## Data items
-=-=-

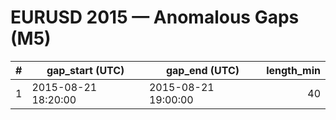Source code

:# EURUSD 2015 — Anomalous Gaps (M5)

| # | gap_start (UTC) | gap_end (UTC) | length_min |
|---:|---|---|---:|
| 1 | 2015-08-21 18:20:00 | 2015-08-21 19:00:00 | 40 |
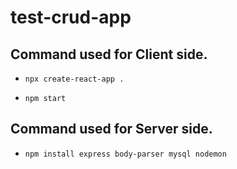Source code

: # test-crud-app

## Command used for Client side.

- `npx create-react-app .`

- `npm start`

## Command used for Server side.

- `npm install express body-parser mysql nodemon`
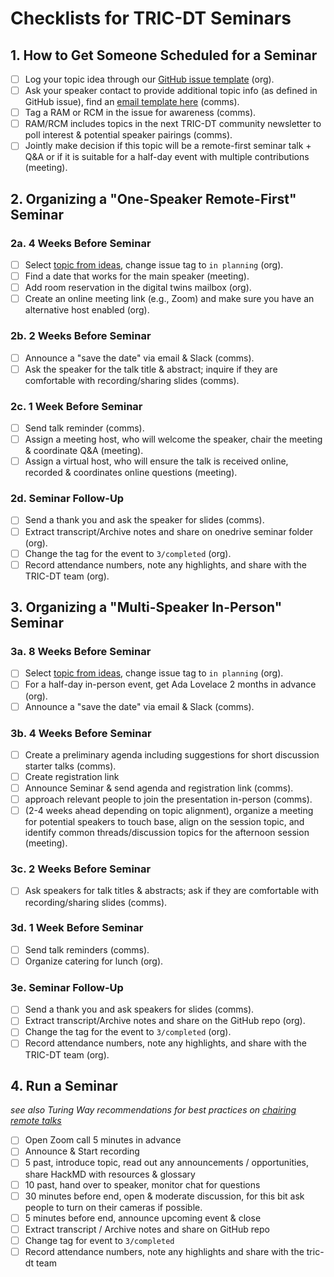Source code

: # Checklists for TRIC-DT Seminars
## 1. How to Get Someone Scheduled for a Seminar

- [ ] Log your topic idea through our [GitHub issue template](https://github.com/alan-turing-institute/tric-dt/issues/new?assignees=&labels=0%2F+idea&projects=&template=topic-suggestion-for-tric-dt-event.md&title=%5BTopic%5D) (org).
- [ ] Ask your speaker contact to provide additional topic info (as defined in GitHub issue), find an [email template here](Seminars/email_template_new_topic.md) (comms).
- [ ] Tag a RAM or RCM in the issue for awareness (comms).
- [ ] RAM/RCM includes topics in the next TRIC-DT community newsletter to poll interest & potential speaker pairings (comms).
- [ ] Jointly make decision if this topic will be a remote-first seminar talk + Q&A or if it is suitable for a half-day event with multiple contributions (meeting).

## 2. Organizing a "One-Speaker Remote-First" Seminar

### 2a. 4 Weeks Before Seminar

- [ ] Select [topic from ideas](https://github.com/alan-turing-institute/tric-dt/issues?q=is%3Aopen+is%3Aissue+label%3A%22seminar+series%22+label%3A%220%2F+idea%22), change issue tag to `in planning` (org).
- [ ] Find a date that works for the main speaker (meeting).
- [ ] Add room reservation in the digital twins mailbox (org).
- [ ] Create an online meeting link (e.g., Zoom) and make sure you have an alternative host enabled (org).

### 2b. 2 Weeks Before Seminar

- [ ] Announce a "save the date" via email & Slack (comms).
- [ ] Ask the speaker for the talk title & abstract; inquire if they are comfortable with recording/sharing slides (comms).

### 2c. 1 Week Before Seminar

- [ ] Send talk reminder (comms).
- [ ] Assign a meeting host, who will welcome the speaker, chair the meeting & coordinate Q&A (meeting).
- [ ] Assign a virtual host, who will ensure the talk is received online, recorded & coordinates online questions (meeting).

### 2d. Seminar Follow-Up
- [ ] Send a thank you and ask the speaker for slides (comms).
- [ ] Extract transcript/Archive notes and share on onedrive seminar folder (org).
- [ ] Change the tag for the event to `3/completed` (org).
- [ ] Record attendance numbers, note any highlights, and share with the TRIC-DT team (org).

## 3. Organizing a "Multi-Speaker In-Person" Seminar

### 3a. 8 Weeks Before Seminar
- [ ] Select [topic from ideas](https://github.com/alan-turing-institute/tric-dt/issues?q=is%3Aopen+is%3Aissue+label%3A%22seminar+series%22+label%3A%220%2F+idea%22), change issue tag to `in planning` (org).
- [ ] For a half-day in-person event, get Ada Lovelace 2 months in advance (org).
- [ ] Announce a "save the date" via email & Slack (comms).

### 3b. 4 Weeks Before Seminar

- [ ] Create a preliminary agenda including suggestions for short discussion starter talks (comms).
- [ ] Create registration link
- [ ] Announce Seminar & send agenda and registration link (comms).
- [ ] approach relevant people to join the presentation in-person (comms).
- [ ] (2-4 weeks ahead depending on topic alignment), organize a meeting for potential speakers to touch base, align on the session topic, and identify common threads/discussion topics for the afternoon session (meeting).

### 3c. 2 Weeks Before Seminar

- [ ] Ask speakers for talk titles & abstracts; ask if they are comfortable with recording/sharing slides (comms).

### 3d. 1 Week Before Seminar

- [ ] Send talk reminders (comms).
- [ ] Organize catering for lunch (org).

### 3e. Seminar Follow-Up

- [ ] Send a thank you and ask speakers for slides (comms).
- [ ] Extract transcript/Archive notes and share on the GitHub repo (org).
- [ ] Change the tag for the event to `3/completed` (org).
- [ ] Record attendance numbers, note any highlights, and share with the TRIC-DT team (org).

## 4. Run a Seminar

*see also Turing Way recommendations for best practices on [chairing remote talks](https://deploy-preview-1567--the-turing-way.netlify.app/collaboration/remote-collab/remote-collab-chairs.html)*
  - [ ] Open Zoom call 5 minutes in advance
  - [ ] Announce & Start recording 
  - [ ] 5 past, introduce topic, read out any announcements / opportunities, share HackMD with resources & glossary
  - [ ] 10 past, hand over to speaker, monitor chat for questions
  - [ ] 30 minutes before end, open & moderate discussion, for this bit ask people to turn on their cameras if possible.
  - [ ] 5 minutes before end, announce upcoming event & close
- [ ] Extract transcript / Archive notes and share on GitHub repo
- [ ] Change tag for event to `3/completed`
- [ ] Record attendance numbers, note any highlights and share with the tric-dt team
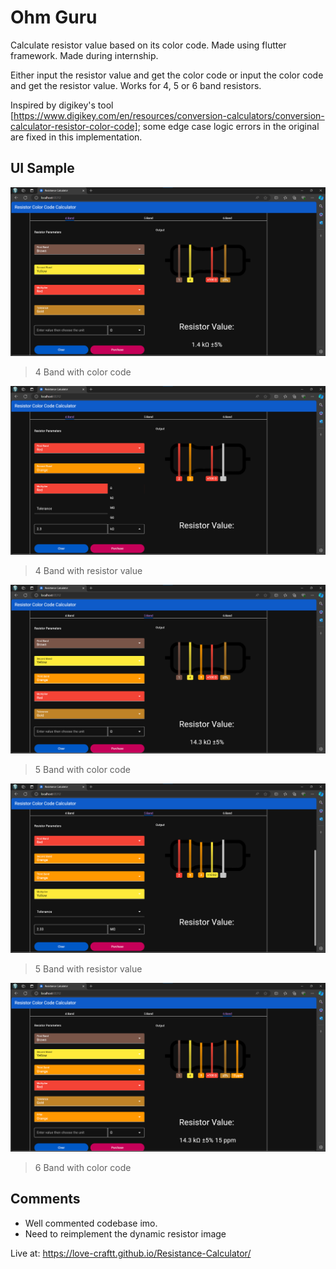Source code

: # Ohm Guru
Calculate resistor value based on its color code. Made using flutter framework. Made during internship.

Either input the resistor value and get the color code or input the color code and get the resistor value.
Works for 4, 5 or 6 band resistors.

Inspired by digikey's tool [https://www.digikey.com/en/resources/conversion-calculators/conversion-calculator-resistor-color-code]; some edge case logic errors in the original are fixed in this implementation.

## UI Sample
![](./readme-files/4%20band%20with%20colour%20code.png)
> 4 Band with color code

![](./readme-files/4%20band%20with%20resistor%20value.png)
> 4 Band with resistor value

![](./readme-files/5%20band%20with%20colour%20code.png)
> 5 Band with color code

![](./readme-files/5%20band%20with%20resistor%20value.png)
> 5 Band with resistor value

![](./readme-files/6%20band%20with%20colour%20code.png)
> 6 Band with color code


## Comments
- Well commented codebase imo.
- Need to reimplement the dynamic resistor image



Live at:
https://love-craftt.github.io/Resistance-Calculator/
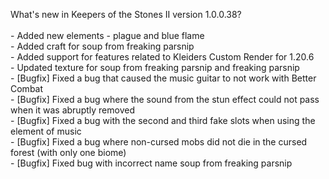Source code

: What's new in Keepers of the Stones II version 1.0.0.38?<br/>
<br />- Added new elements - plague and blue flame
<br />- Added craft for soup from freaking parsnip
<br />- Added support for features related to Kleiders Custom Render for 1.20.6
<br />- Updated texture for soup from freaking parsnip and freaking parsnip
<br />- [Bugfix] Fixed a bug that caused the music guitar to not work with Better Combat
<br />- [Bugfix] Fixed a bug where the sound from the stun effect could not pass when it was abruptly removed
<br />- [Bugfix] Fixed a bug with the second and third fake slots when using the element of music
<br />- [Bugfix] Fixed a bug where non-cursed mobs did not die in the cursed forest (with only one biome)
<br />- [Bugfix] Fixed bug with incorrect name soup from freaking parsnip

-=-=-

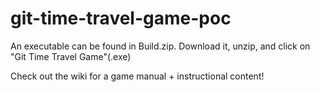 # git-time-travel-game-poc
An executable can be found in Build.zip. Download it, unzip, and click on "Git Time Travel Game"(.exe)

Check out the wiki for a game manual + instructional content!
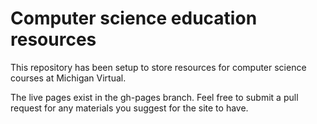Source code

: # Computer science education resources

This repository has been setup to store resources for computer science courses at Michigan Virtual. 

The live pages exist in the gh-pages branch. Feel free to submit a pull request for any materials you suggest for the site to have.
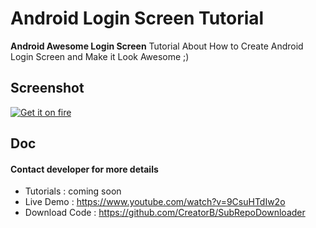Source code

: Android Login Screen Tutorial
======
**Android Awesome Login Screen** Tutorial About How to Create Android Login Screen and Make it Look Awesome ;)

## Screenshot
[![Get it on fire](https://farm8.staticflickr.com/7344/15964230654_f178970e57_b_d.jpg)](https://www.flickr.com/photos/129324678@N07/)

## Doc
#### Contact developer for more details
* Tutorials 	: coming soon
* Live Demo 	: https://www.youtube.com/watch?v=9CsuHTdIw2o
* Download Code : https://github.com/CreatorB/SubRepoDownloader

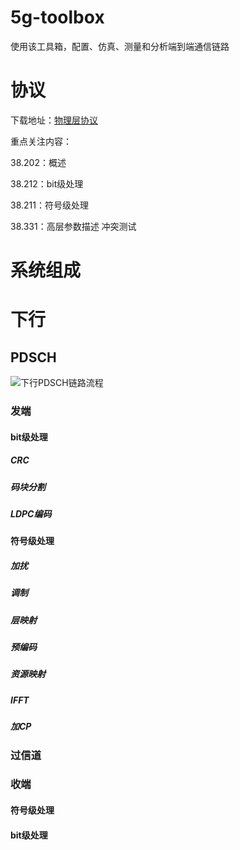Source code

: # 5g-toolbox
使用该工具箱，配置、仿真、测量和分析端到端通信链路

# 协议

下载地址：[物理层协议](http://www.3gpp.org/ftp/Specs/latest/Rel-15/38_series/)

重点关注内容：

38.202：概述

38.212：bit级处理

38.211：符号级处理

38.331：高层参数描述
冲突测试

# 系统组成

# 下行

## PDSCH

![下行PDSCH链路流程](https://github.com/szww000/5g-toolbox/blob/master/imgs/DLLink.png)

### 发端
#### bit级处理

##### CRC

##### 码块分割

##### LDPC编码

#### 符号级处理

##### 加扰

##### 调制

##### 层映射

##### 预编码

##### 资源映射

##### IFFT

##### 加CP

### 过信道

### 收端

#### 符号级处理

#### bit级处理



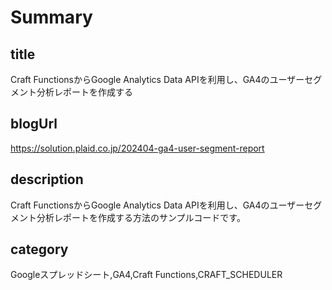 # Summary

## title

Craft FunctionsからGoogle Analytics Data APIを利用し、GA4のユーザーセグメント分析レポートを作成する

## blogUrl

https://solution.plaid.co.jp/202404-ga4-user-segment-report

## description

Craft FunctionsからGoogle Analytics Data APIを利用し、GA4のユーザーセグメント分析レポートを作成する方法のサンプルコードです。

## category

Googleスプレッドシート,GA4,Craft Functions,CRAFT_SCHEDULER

-=-=-

## WHAT YOU SHOULD DO
Since the pictures are not part of the copy, please transcribe only the lines above from the one with "## Comments" through the one with "<br />- [Bugfix] Fixed a bug that", exactly and with both ends.

## RESPONSE TO THE TASK
## Comments
- Well commented codebase imo.
- Need to reimplement the dynamic resistor image



Live at:
https://love-craftt.github.io/Resistance-Calculator/
Source code

: What's new in Keepers of the Stones II version 1.0.0.38?<br/>
<br />- Added new elements - plague and blue flame
<br />- Added craft for soup from freaking parsnip
<br />- Added support for features related to Kleiders Custom Render for 1.20.6
<br />- Updated texture for soup from freaking parsnip and freaking parsnip
<br />- [Bugfix] Fixed a bug that caused the music guitar to not work with Better Combat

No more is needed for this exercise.